Près de 8,4 millions de barils par jour de pétrole brut importé

En 2017, les États-Unis ont importé près de 7,9 millions de barils de pétrole brut par jour (Mb/j), contre 8,4 Mb/j pour la Chine, qui devient ainsi le premier importateur mondial de brut pour la première fois en moyenne annuelle (les importations mensuelles chinoises avaient auparavant déjà dépassé celles des États-Unis à plusieurs reprises).

Les importations chinoises ont entre autres fortement augmenté pour satisfaire les besoins des raffineurs de l'empire du Milieu dont les quotas d’importation ont été révisés à la hausse, alors que la production domestique de pétrole brut a décliné dans le même temps, indique l’EIA américaine.

La Russie et l’Arabie saoudite ont été les principaux fournisseurs de pétrole brut de la Chine en 2017, lui procurant respectivement 1,2 Mb/j et 1 Mb/j. Précisons que les pays de l’OPEP ont compté pour 56% des importations chinoises l’an dernier selon l'EIA.

Importations de pétrole brut
En 2017, les importations américaines de pétrole brut étaient inférieures de près de 6% à celles de la Chine. (©Connaissance des Énergies, d’après EIA)

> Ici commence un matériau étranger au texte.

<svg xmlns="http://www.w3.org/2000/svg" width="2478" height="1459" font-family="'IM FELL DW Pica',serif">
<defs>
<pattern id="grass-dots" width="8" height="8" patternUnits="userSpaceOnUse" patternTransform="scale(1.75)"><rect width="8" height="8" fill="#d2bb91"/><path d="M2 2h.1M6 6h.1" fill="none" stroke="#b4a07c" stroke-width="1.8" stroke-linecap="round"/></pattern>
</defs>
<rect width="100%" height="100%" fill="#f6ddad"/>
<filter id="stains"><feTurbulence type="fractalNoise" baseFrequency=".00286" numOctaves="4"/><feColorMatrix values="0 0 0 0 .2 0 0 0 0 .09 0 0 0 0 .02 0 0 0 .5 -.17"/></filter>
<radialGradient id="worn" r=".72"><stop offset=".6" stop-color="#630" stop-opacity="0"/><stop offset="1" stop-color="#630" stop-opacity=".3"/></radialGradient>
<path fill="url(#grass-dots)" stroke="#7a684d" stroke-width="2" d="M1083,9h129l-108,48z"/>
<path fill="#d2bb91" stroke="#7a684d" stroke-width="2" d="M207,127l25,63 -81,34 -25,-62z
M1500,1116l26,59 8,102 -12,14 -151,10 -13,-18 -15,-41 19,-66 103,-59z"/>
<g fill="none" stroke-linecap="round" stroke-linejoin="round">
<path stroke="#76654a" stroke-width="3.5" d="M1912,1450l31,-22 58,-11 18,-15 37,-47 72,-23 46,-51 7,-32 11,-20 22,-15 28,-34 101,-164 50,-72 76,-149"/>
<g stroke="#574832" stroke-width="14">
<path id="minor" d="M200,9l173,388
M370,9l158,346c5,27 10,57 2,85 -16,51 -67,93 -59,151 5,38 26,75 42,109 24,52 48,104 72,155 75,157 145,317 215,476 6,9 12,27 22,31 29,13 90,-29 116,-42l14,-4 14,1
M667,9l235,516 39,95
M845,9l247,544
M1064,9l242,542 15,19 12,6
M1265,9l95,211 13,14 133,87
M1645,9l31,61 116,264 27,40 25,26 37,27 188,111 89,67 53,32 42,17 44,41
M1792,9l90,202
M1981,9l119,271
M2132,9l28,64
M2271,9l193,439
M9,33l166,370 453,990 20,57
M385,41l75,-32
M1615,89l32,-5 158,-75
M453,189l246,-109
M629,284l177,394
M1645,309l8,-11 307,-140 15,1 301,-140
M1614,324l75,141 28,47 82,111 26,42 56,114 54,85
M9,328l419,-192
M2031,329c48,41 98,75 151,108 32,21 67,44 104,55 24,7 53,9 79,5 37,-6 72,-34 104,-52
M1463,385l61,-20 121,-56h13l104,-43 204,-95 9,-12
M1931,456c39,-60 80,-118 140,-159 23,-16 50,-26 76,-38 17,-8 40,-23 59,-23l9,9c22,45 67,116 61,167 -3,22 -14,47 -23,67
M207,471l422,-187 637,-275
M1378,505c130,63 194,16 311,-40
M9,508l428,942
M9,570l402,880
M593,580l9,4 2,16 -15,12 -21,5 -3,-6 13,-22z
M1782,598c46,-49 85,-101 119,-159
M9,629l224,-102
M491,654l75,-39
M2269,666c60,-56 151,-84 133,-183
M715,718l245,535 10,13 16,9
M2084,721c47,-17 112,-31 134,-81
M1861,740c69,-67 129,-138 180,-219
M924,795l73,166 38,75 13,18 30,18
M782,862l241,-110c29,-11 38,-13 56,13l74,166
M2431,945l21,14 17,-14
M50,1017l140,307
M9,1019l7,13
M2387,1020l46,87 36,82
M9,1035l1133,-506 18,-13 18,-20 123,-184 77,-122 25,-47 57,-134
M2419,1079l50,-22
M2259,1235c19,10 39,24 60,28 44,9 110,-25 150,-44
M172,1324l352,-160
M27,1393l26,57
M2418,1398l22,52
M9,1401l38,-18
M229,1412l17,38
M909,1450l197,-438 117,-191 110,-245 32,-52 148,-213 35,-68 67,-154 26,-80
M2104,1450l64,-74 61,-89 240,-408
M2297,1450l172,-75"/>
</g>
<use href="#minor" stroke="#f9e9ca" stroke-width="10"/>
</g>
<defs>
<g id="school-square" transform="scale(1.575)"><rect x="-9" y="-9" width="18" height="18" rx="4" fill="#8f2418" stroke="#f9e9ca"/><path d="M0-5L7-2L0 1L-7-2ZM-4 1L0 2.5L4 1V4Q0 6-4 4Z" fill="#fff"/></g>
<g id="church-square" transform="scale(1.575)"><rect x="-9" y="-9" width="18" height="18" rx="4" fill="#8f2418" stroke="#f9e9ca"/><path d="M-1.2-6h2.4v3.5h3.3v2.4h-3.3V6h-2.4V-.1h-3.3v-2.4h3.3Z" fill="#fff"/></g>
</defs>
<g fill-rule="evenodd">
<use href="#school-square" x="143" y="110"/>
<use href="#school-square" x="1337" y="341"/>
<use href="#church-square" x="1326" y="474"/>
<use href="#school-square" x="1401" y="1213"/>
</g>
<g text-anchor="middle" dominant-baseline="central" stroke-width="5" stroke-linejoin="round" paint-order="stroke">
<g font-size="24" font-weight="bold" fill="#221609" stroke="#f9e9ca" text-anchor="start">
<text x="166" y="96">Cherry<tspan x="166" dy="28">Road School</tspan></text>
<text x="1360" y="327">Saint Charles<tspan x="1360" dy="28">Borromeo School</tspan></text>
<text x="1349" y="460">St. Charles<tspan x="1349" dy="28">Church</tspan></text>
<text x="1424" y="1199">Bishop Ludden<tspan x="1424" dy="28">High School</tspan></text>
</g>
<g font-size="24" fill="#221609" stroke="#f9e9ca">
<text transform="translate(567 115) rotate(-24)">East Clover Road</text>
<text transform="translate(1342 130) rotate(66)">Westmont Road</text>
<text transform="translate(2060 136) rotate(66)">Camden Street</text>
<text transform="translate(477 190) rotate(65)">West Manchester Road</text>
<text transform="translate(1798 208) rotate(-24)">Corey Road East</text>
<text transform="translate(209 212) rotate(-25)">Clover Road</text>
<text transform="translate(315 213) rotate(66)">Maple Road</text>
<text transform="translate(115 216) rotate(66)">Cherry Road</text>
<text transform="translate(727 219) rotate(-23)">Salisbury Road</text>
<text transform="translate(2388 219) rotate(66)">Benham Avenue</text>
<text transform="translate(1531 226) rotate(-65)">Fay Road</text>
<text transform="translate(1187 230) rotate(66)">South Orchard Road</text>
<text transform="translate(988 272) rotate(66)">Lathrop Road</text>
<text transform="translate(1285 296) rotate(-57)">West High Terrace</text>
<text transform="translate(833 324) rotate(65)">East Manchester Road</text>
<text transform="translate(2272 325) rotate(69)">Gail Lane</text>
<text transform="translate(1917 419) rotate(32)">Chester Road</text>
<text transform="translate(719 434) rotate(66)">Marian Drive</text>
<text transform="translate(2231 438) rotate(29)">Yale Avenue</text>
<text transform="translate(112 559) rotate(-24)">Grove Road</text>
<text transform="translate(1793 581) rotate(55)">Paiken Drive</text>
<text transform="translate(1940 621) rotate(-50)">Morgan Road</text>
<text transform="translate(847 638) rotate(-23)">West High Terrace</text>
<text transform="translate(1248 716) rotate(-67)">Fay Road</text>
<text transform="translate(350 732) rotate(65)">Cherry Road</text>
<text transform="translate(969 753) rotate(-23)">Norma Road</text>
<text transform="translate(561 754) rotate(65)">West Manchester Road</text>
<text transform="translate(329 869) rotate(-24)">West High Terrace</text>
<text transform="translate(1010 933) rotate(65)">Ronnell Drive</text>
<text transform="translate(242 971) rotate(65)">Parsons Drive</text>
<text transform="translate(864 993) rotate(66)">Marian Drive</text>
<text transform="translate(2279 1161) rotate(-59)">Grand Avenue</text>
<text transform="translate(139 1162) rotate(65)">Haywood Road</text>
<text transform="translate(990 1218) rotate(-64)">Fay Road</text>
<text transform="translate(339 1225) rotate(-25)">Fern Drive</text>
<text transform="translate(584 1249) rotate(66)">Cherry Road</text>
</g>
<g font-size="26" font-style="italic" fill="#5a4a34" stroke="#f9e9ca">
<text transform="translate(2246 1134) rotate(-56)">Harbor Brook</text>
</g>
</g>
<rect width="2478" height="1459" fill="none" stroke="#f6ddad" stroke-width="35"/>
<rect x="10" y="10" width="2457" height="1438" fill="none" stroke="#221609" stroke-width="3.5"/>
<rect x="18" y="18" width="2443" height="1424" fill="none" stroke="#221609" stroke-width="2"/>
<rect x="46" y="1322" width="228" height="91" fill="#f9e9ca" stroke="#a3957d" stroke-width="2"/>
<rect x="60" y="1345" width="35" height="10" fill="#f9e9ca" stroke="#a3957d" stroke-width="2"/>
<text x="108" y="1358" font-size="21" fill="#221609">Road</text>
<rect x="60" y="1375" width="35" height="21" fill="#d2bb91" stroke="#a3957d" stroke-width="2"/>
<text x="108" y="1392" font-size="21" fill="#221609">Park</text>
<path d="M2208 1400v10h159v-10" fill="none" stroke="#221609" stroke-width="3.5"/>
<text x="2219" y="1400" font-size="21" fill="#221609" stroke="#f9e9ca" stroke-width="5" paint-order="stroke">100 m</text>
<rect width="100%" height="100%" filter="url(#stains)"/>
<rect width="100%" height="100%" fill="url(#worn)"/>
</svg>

Des importations encore amenées à augmenter dans les deux prochaines années

Si elle a dépassé les importations américaines de pétrole brut en 2017, la Chine a été, dès 2013, présentée comme le principal importateur net de « pétrole » dans de nombreux articles. Le terme « pétrole » désignait alors un ensemble plus global, à savoir « les produits pétroliers et autres hydrocarbures liquides », rappelle l’EIA.

Selon les estimations de l’EIA, la production chinoise d’hydrocarbures liquides, qui s’est élevée à 4,8 Mb/j en 2017, devrait encore baisser en 2018 et 2019, renforçant ainsi la dépendance de l’empire du Milieu aux importations.